Tomorrow people will vote in European Elections something we shouldn’t have been a part of due to the UK supposedly leaving the European Union.
In the previous few weeks of campaigning we have seen high profile incidents where MEP candidates have had milkshakes thrown at them. Some have seen as a childish pranks and others have classified it as ‘domestic terrorism’. What ever your views on this doesn’t take away the real issue people should be talking about. Why are they people being covered in fast food drinks?
Far-right commentators are quick to blame ‘militant far-left agitators’ and see it as a divisional argument where two sides of a political debate are waring for attention and support. This divisive tactic for me makes people believe that there are competing enemies ready to defend their beliefs and use varying methods of protest. I think there is a simpler point that’s being made.
People are utterly fed up of hearing hatred and vilification of various communities and minorities. Conspiracy theories are now so engrained in some that they have become part and parcel of everyday life. In a blog post last year I wrote about how the conspiracy theory is the new religion. We have accepted revisionist history lessons as if they were fact. Happy to embrace far-right tropes such as ‘Islam isn’t a race therefore it’s not racist to criticise it’ (or demonise an entire religion).
As I explained about confirmation bias we look for possible information to back up our own beliefs without actually thinking rationally about a situation or event.
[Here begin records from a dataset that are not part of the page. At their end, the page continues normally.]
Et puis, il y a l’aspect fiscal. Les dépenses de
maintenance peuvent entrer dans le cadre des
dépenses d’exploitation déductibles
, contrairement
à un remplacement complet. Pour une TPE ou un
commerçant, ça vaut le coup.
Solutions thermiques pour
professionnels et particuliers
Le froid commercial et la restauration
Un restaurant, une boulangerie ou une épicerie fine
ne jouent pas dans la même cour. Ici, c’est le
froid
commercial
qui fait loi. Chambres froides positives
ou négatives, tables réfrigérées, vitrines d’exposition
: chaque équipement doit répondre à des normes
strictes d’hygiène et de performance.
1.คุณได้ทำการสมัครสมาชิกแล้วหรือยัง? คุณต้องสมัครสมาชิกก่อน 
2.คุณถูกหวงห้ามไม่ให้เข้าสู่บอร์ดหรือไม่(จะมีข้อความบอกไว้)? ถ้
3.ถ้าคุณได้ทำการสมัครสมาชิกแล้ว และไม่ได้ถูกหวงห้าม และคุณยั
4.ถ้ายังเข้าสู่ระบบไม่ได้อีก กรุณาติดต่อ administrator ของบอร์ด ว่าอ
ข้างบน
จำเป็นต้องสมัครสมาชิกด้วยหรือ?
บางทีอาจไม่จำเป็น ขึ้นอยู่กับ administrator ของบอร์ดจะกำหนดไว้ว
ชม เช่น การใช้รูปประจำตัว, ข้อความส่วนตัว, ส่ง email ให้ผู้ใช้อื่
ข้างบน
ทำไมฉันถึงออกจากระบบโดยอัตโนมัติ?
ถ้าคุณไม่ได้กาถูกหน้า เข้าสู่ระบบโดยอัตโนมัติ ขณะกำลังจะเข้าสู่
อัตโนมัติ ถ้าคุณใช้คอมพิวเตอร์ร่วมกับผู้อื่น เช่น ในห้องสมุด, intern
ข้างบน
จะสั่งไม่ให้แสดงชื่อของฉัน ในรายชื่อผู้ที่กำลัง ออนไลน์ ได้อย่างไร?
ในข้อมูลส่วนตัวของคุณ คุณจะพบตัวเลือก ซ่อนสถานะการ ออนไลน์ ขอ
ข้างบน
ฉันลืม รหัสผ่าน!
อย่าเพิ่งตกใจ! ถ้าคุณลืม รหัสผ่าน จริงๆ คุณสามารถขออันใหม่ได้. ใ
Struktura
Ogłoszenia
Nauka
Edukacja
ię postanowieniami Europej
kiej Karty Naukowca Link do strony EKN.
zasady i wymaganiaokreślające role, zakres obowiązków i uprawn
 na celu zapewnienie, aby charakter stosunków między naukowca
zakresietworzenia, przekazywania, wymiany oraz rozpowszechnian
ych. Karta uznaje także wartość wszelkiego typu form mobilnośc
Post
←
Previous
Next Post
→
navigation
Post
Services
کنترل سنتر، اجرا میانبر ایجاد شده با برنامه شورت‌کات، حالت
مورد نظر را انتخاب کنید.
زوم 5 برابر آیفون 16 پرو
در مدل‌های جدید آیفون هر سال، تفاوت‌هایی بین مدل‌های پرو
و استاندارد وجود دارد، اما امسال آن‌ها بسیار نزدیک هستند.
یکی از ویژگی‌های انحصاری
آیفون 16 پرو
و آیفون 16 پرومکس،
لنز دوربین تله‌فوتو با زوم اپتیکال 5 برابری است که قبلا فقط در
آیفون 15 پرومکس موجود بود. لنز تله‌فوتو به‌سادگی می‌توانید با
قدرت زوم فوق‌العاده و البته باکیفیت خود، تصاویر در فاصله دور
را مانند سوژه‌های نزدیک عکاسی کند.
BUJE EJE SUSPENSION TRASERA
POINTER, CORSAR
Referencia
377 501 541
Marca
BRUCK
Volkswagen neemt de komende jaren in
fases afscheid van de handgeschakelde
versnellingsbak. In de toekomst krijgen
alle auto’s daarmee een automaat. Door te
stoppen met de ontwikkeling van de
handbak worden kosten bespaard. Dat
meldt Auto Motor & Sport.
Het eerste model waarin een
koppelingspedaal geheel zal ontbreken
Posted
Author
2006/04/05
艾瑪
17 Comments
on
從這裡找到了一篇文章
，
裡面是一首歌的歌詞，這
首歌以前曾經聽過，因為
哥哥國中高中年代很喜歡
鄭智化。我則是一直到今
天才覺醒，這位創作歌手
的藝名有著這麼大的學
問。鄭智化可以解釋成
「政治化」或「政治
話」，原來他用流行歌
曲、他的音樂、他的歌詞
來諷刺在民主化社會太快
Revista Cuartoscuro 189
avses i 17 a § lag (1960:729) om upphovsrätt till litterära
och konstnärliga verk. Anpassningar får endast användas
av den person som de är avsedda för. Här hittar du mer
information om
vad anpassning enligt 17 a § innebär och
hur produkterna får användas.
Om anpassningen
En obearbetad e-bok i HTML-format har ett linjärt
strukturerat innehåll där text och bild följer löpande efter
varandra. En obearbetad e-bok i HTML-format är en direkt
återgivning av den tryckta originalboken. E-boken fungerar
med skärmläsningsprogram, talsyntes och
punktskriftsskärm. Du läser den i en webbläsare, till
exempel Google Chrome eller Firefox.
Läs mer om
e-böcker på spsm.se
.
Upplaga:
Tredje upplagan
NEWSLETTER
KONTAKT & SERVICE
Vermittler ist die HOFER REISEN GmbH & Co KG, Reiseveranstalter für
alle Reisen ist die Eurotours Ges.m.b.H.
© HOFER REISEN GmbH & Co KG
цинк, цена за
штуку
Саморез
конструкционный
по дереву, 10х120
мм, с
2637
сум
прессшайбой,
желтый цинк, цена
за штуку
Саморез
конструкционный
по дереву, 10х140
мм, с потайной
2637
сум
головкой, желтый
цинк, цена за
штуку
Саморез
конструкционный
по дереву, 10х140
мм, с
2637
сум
We are constantly on the search for material that panders to our own fears and prejudices. For example, say I am afraid of spiders I see a story about a man who was hospitalised due to a bite from a spider on holiday and we confirm in our minds the reasons that we hate spiders, and don’t read the rest of the story that explains the man was hospitalised due to the wound being infected, rather than the actual spider bite. The danger doesn’t come from the spider but the infection that is caused and could have happened in any other way in which skin is broken and allowed germs breed and spread.
I try to look at a situation rationally and objectively. See the reasons behind someone’s actions. I don’t follow any religions and dismiss conspiracies and theories not facts. The recent increase in measles is without a doubt down to parents listening to lies that vaccines cause autism. They don’t. There is no proof just one discredited medic with an opinion.
These theories that can spread quickly over social media and they become irrational when parents are willing to endanger their own children but not getting them vaccinated against deadly but treatable diseases. Rational thought is dismissed and science thrown away. If make this rational statement on social media I can guarantee within a few minutes I will have someone popping up on my timeline to argue the case that the ‘conspiracy’ is true and vaccines are bad for the world.
For me Farage is the arse-end of politics. He has used the theory of leaving the EU as a basis of political debate and whether you agree with him or not, it is clear the far-right xenophobes have latched on to believing that if the UK does eventually leave then the freedom of people to come in to the country will some how be immediately stopped – it won’t.
I know all those who voted to leave the EU aren’t racist but all the racists voted to leave.